I speak on behalf of the EU and its Member States.
The Candidate Countries the Republic of North Macedonia*, Montenegro*, Serbia*and Albania*, the country of the Stabilisation and Association Process and potential candidate Bosnia and Herzegovina, as well as Ukraine, the Republic of Moldova, and Georgia, align themselves with this statement.
I would like to express my deep appreciation to the member states who have supported the adoption of this resolution, which calls upon states to proclaim and maintain a moratorium on executions as a matter of human rights and respect for human dignity. I would like to recall that the General Assembly has adopted seven of these resolutions since 2007.
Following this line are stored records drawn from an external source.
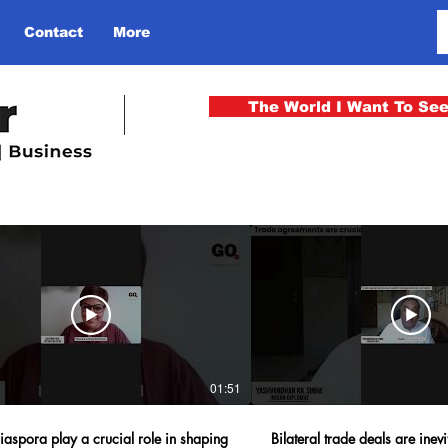
Contact
More
The World I Want To Se
01:51
iaspora play a crucial role in shaping
Bilateral trade deals are inevi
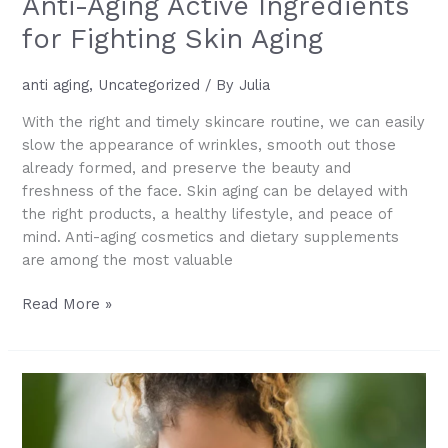
Anti-Aging Active Ingredients
for Fighting Skin Aging
anti aging
,
Uncategorized
/ By
Julia
With the right and timely skincare routine, we can easily
slow the appearance of wrinkles, smooth out those
already formed, and preserve the beauty and
freshness of the face. Skin aging can be delayed with
the right products, a healthy lifestyle, and peace of
mind. Anti-aging cosmetics and dietary supplements
are among the most valuable
Anti-
Read More »
Aging
Active
Ingredients
for
Fighting
Skin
The sponsors and supporters of this resolution are convinced that a moratorium on the use of the death penalty contributes to enhance the respect for human dignity: Indeed, there is no conclusive evidence of the deterrent value of the death penalty and any miscarriage or failure of justice in the implementation of the death penalty is irreversible and irreparable.
The resolution confirms the main messages that were present in previous iterations of the text, with a few additions which we believe bring an added-value: a reference to the importance of civil society in the public debate on the death penalty, a reference to the role of the human rights treaty bodies, a mention of the discriminatory application of the death penalty to women, a more precise reference to age assessment for the application of the death penalty and a new paragraph asking that children and families are provided, in advance, with adequate information about a pending execution, its date, time and location, to allow a last visit.
Allow me also to convey our sincere thanks to all participants in the informals for the sometimes tense, but we believe interesting engagement that has characterized the negotiations on the moratorium resolution during the six informal consultations held this year. The question of the death penalty is a very emotional one, which always lead to heated discussions. Under the very able co-chairmanship of Mexico and Switzerland, a broad range of opinions and proposals were put forward, and in the course of those negotiations, we revised the draft text to reflect the proposals put forward, whilst also remaining true to the goals and purposes of the resolution.
We take note of the adoption of an amendment on national sovereignty. We believe that the resolution already states clearly that the question of the death penalty is guided by the purposes and principles of the United Nations, including sovereignty, and that this amendment is unnecessary, unbalanced and misplaced in a human rights resolution. We remain open to a continued and open discussion with the sponsors of this amendment ahead of UNGA77.
I thank you.
* The Republic of North Macedonia, Montenegro, Serbia and Albania continue to be part of the Stabilisation and Association Process.